* Aim of the task: Once the pictures are set aside, print the records that follow exactly as written.

Stored data:

BEGIN

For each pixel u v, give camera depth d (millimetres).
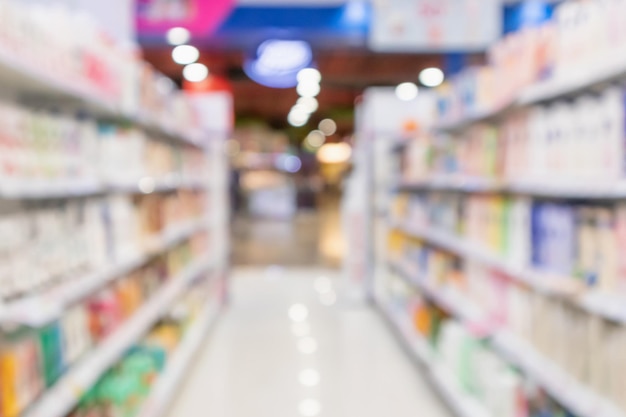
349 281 7434
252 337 5805
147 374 3375
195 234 5711
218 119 6762
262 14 6469
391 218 6547
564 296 2314
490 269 3318
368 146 7230
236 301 7668
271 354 5219
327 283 9133
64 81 2285
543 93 2432
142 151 3561
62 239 2445
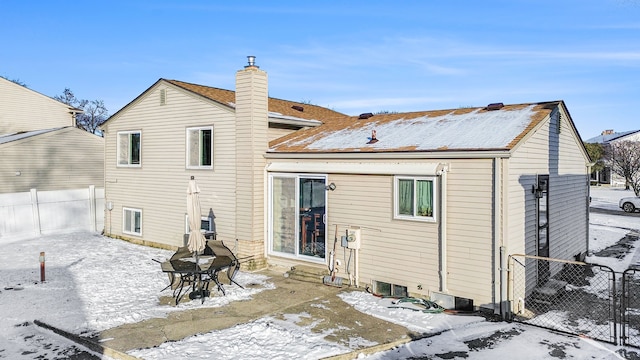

END

* Answer:
For each pixel u v, give camera depth d (millimetres).
349 281 7434
252 337 5805
147 374 3375
195 234 5711
218 119 6762
262 14 6469
391 218 6547
564 296 2314
490 269 3318
368 146 7230
236 301 7668
271 354 5219
327 283 9133
64 81 2285
543 93 2432
142 151 3561
62 239 2445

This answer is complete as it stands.